Je me sentais donc sans racine, sans attachement. Mon histoire et celle de mes parents ont voulu ça, beaucoup de déménagements pour eux comme pour moi et des lieux de vie éloignés de la famille elle-même assez dispersée. Pourtant je suis née quelque part, à Lyon, (enfin Bron précisément) et à l’époque l’essentiel de ma famille, oncles et tantes, grand-mères y vivaient. Mes racines pourraient donc être logiquement à Lyon. Mais je n’ai passé que 5 années dans cette ville les premières de ma vie et j’y ai si peu de souvenirs qu’elle ne représente que très peu de choses pour moi.
Il y a ensuite le village où j’ai grandi entre 5 et 16 ans. J’aurais pu il est vrai m’ancrer dans cette terre matheysine, mais l’entrée dans l’âge adulte m’a fait perdre le peu de contacts que j’y avais et mes parents n’y habitant plus je n’y suis jamais retournée ou simplement pour un court passage de quelques heures.
Ensuite ma vie adulte a vu s’enchaîner les changements de région jusqu’à l’Alsace où je vis depuis 18 ans maintenant. Mais même si j’aime beaucoup Strasbourg, une chose est sûre, je ne suis pas alsacienne !

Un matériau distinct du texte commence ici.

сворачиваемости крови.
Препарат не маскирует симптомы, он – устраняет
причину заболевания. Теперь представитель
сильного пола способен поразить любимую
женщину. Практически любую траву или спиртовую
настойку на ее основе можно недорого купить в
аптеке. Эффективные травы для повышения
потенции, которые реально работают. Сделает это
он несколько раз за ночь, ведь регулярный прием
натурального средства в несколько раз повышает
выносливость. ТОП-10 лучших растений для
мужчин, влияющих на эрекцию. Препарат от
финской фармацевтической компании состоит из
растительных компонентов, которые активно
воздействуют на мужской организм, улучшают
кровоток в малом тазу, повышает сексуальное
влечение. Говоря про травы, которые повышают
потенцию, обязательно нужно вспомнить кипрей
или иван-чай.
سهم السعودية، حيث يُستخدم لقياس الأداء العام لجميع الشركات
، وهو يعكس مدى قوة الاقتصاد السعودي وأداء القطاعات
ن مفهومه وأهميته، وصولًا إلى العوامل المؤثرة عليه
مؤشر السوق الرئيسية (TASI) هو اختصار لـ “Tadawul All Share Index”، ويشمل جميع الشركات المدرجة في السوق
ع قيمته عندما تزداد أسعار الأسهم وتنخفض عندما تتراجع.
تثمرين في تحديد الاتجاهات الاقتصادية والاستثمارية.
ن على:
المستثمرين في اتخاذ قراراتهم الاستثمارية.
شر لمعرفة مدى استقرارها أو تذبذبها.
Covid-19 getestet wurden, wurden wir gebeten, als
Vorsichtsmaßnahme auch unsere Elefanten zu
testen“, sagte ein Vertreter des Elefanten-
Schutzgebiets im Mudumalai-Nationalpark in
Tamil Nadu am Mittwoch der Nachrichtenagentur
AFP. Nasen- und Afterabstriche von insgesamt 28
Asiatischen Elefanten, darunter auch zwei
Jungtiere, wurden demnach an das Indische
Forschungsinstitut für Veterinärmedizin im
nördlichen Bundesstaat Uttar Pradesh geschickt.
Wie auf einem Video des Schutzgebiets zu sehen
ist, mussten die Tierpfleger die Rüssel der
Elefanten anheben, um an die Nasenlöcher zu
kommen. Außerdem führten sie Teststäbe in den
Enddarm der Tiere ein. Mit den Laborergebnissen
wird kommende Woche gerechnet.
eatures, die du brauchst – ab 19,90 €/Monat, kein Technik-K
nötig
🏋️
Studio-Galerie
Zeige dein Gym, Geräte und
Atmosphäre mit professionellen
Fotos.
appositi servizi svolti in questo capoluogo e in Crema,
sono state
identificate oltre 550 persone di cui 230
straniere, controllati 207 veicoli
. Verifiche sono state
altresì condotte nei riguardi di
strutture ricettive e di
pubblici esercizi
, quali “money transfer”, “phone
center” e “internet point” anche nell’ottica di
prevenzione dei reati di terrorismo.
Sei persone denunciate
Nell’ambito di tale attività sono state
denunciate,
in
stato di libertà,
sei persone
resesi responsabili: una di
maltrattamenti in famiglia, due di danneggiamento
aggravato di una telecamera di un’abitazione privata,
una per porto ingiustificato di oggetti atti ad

Pendant longtemps j’ai été donc de nulle part et de beaucoup d’endroits en même temps. Un statut pas forcément très confortable mais pas vraiment désagréable non plus.
Il y a 4 ans lors d’une session thérapeutique, les accompagnants nous avaient guidés pour construire mentalement notre refuge. Un endroit imaginaire dans lequel nous pourrions par la suite en cas de « crise » (grosse colère, conflit, peur etc…) nous installer en pensée afin de nous apaiser. Une sorte de « happy place » comme appellent ça les américains. J’avais adoré cet exercice et décrit mentalement avec beaucoup de minutie un petit lac de montagne, entouré de montagnes encore plus hautes, bordé d’herbes, de rochers, de fleurs, avec quelques cris de marmottes au loin. Je m’y suis souvent rendue, en pensées, dans des moments un peu difficiles et toujours il a rempli son rôle de m’apaiser et de m’aider à y voir plus clair.